The router uses hardware-measured parameters to estimate end-to-end latency for collocated and separated strategies:
| Parameter | Meaning | RTX4090×8 | H20 |
|-----------|---------|-----------|-----|
| α | Prefill latency (ms/token) |0.1247|0.1452|
| β | Decode step latency (ms, batch size=1)|51.56|33.10|
| batch_thresh | Memory-computation cross batch size |16|16|
| γ | Prefill interference on Decode (ms/token)|0.0869|0.1302|
| bandwidth | Inter-GPU transfer bandwidth (GB/s)|12.9|392|

**Key Decision Logic**:
- Separated strategy cost: transfer_rate × L (KV transfer cost).
- Collocated strategy cost: γ × L × (load/batch_thresh) (interference cost).
- Separated is better if γ/transfer_rate > batch_thresh/system_load.

Examples:
- RTX4090: γ/transfer_rate ≈7.6 → separated better when system load ≥3.
- H20: γ/transfer_rate≈346 → separated better at almost any non-zero load.

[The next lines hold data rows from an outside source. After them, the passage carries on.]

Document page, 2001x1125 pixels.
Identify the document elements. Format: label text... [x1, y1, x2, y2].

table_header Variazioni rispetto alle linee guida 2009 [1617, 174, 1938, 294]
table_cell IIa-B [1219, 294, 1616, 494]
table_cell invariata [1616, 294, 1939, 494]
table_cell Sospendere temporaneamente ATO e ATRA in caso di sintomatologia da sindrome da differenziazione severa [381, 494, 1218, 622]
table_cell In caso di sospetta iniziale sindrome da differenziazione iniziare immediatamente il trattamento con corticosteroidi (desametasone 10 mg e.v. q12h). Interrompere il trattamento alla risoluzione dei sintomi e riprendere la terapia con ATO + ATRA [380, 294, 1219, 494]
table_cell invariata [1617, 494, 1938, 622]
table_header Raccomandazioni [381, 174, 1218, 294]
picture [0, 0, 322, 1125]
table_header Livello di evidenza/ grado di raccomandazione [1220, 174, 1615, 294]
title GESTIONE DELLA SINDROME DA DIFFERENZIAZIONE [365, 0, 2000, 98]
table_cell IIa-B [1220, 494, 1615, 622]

## Performance Evaluation: Benchmarks on Qwen3-8B

Benchmarks were conducted on Qwen3-8B with RTX4090×8 and H20:

| Workload | Strategy |4090 p50|4090 p99|H20 p50|H20 p99|
|----------|----------|--------|--------|-------|-------|
| Short prompt | Collocated |6.4s|6.4s|4.9s|7.2s|
| Short prompt | Separated |9.2s|9.2s|4.9s|3.4s|
| Long prompt | Collocated |7.2s|7.3s|6.1s|10.2s|
| Long prompt | Separated |7.3s|~7s|8.4s|10.4s|

**Observations**:
- H20's high P2P bandwidth (392GB/s) makes KV transfer almost cost-free (short prompt separated equals collocated).
- RTX4090's lower bandwidth (12.9GB/s) adds visible delay for separated strategy.
- Adaptive strategy achieves throughput caps of ~240 tok/s (4090) and ~175 tok/s (H20). Collocated strategy has competitive low-load performance but worsens p99 latency at high concurrency.

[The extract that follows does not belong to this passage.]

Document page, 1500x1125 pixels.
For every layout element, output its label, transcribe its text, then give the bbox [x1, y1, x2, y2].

## Code Organization & Real-World Insights

### Code Organization
nanoPD's code is modular with detailed bilingual docs:
- block_manager: BlockSpaceManager (paged KV allocation, CoW).
- engine: ModelRunner (custom paged_forward hook), Engine (scheduling loop, chunked prefill).
- paged_attention: CUDA C++ extensions for paged attention.
- workers: Collocated/Prefill/Decode Workers, KV transfer logic.
- router: Router (cost model wrapper), OutputLengthPredictor (Bayesian).
- cost_model: Profiler (device microbenchmarks), analytical model (curve fitting).
- benchmark: Static batch, Poisson arrival tests, auto-scan, plotting.

### Practical Implications
1. **Hardware-Aware Scheduling**: Routing decisions should use actual hardware characteristics, not fixed rules.
2. **Bandwidth Criticality**: Inter-GPU bandwidth determines separated architecture success.
3. **Adaptive Routing**: No universal optimal strategy—adaptive is necessary.
4. **Full-Stack Engineering**: From CUDA kernels to scheduling, nanoPD provides reusable foundations for research and production.

nanoPD is both a technical demo and a complete system, offering a full path from theory to practice for LLM inference optimization. Its modular design and docs make it an excellent learning resource.